TASK BRIEF = Within the entries below, output exactly the lines between the line containing "left shoulder: (877, 411, -1)" and the line containing "right ankle: (499, 797, 12)", inclusive, and omit any picture.

Top of THE DATA

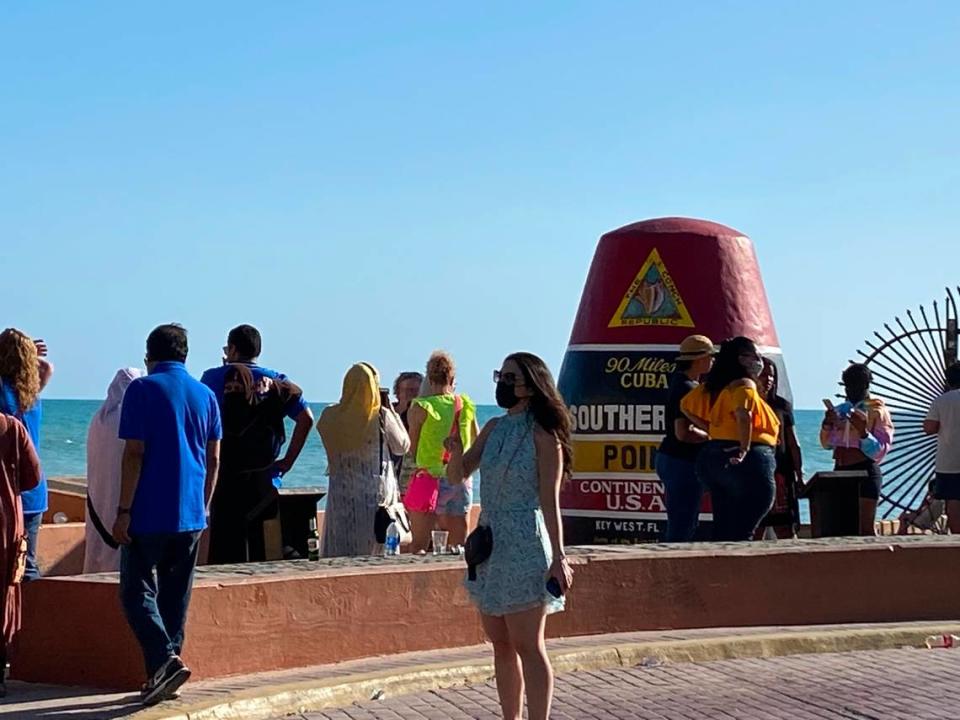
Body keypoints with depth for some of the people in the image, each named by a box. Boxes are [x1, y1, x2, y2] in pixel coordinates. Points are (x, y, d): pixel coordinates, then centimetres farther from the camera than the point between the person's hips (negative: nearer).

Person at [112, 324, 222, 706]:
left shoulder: (143, 389, -6)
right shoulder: (205, 395, 10)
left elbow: (134, 453, -12)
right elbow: (213, 460, 11)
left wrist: (124, 511, -10)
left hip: (149, 514, -5)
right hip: (190, 516, 5)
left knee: (137, 593, -1)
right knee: (175, 596, 11)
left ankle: (166, 660, -20)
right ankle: (159, 678, 12)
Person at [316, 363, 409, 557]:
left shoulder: (329, 416, -4)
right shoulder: (382, 416, -10)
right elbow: (402, 446, 3)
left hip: (340, 495, 2)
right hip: (375, 495, -2)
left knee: (338, 557, 8)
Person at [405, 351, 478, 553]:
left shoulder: (421, 406, -7)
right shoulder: (466, 405, 5)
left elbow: (411, 448, -1)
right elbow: (478, 444, 17)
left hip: (430, 476, -4)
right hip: (461, 480, 4)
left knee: (419, 545, 0)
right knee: (458, 546, 8)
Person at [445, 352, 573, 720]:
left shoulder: (543, 436, -10)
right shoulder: (494, 428, 9)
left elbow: (550, 502, -12)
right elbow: (458, 475, 11)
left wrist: (558, 558, -16)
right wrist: (455, 451, -11)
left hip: (524, 546, -7)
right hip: (489, 544, 7)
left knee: (527, 645, -5)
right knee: (501, 644, 11)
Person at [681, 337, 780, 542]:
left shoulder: (712, 386, 15)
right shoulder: (744, 384, -9)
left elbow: (686, 406, 21)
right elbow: (743, 415, -26)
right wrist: (744, 450, -21)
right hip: (748, 462, -9)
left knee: (722, 531, 13)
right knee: (741, 534, -9)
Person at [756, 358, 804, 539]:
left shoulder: (782, 405, 12)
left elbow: (793, 444, 12)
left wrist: (799, 475, 7)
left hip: (780, 472, 2)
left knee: (786, 529, -3)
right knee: (753, 530, -2)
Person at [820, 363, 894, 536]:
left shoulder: (877, 411, -1)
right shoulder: (841, 410, 15)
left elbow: (880, 451, -8)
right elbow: (827, 444, 19)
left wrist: (863, 432, -23)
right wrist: (827, 425, 1)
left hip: (865, 471, -6)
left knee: (866, 528, -10)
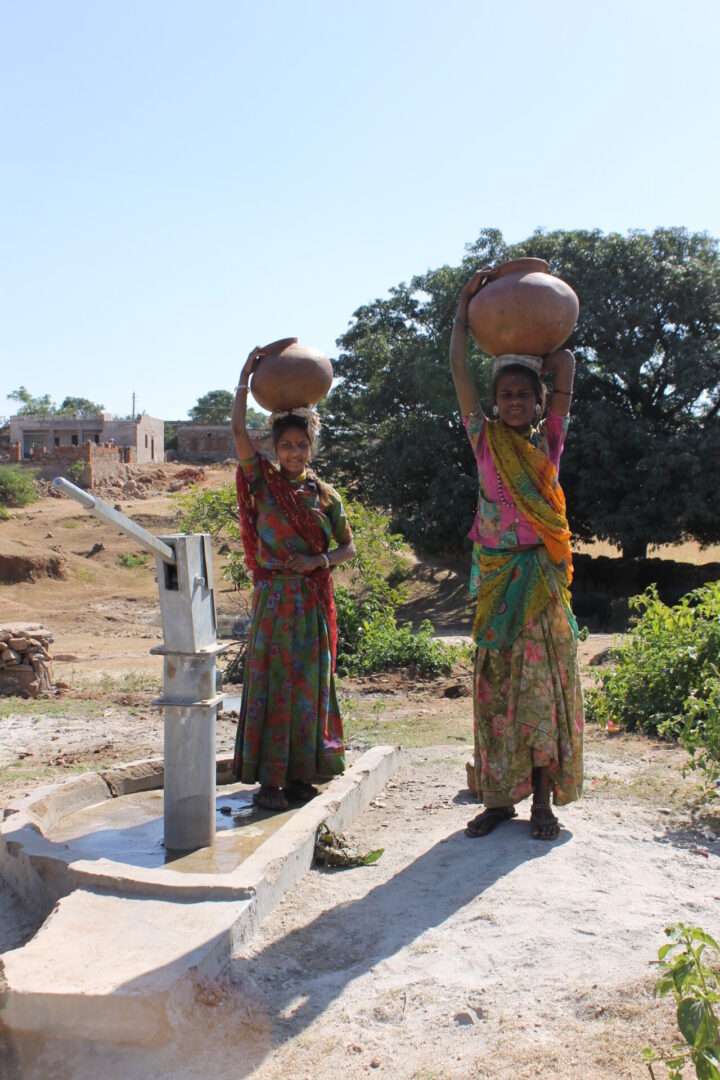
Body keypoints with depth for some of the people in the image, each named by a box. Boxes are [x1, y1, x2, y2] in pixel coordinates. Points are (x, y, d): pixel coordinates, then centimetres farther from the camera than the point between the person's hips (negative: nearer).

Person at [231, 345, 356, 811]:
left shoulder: (325, 494, 6)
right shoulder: (264, 482, 0)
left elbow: (348, 546, 10)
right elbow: (239, 431, -11)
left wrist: (319, 561, -9)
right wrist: (246, 376, -8)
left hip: (313, 600, 2)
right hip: (274, 596, -2)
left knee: (308, 683, 6)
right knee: (270, 681, -2)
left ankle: (301, 773, 17)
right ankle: (269, 778, 5)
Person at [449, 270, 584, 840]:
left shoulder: (549, 440, 5)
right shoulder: (486, 440, 6)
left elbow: (566, 361, 4)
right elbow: (459, 368, 3)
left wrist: (529, 361, 17)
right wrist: (466, 304, 8)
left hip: (542, 575, -1)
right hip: (495, 575, 1)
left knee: (544, 683, 0)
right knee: (495, 684, 3)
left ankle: (544, 800, 8)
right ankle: (499, 797, 12)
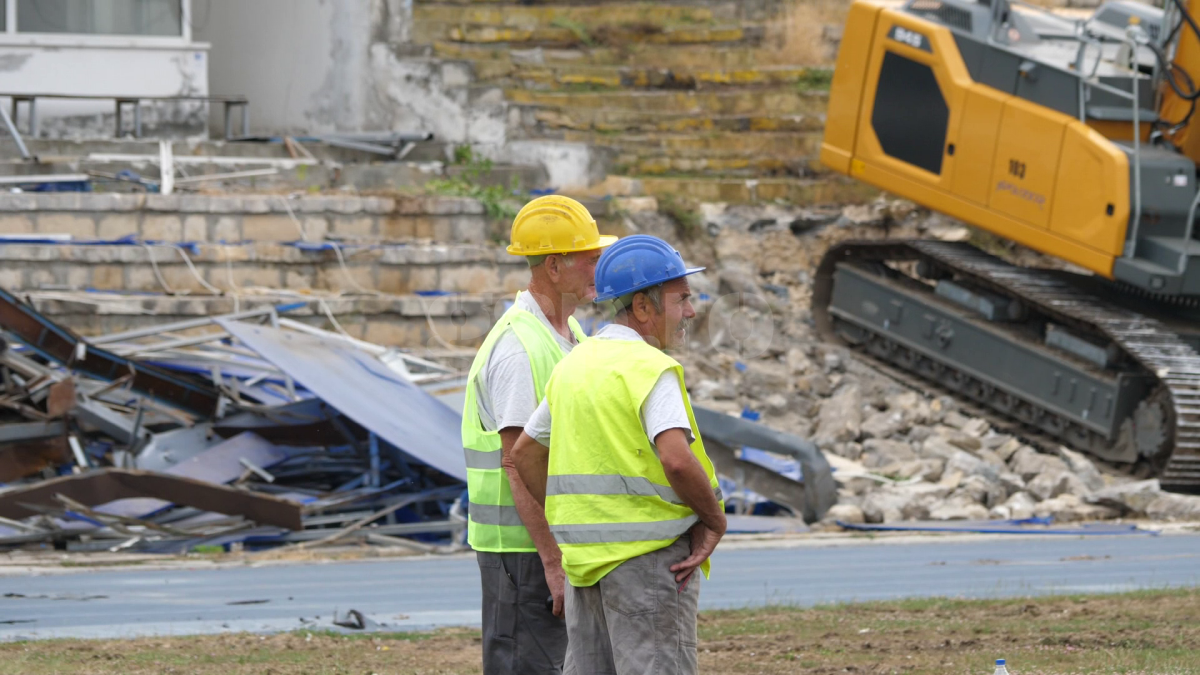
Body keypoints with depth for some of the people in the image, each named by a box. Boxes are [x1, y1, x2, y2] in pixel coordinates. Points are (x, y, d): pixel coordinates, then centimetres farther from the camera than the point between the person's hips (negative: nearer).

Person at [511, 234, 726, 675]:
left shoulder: (575, 363, 13)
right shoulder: (650, 369, -13)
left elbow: (525, 452, 21)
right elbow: (677, 459, -26)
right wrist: (715, 519, -11)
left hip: (586, 556, 8)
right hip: (648, 555, -8)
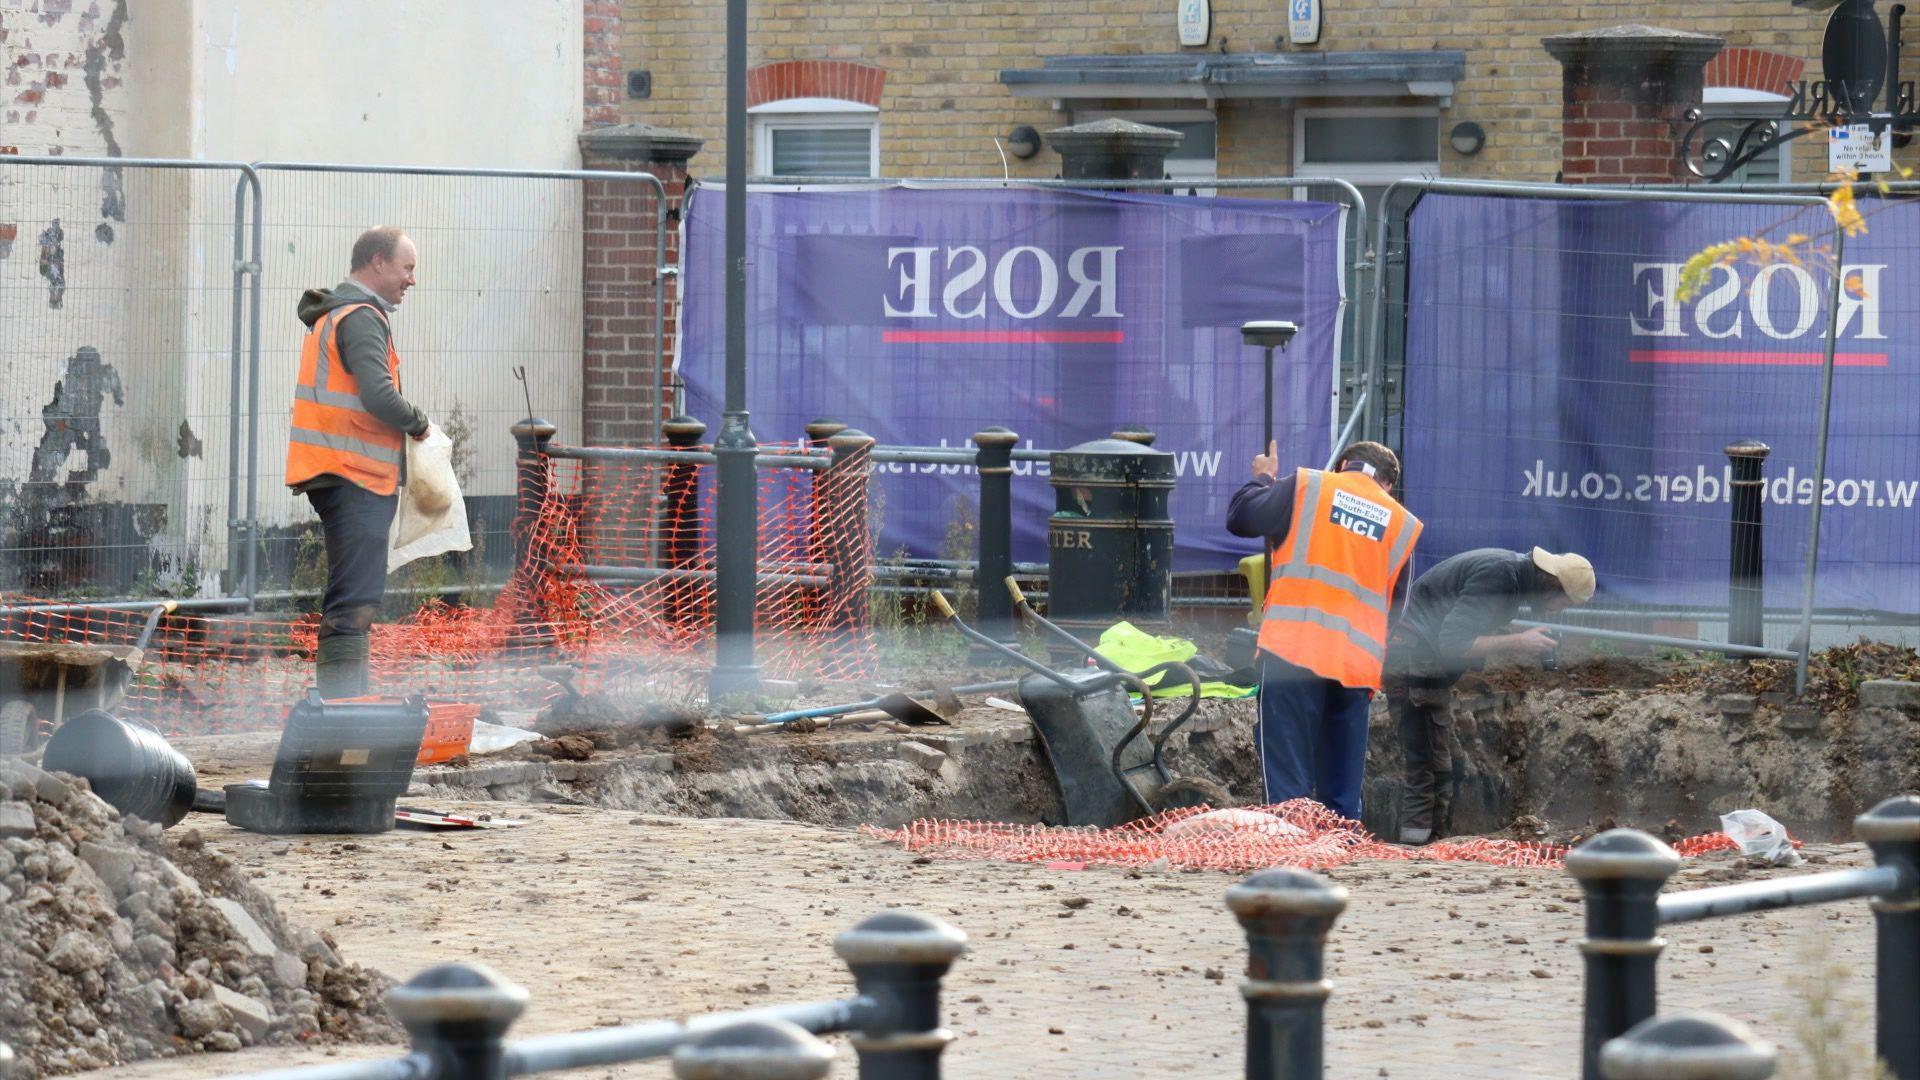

Bottom of THE DATA

ANSWER TO THIS TASK =
left shoulder: (877, 411, -1)
right shoulder: (841, 410, 15)
left elbow: (880, 451, -8)
right elbow: (827, 444, 19)
left wrist: (863, 432, -23)
right wrist: (827, 425, 1)
left hip: (865, 471, -6)
left knee: (866, 528, -10)
Body keypoints with depth for some of the people in the image, each named by a box. Boxes are [x1, y1, x2, y2] in pixel coordinates. Points are (x, y, d): pixel coordinates, then centimetres farther from the camera than the point between the person's hips (negative: nearer).

Person at [231, 345, 356, 811]:
left shoulder: (325, 494, 6)
right shoulder: (264, 482, 0)
left elbow: (348, 546, 10)
right elbow: (239, 431, -11)
left wrist: (319, 561, -9)
right wrist: (246, 376, -8)
left hip: (313, 600, 2)
right hip: (274, 596, -2)
left knee: (308, 683, 6)
right knee: (270, 681, -2)
left ankle: (301, 773, 17)
right ankle: (269, 778, 5)
Person at [449, 270, 584, 840]:
left shoulder: (549, 440, 5)
right shoulder: (486, 440, 6)
left elbow: (566, 361, 4)
right elbow: (459, 368, 3)
left wrist: (529, 361, 17)
right wrist: (466, 304, 8)
left hip: (542, 575, -1)
right hip: (495, 575, 1)
left knee: (544, 683, 0)
right knee: (495, 684, 3)
left ankle: (544, 800, 8)
right ankle: (499, 797, 12)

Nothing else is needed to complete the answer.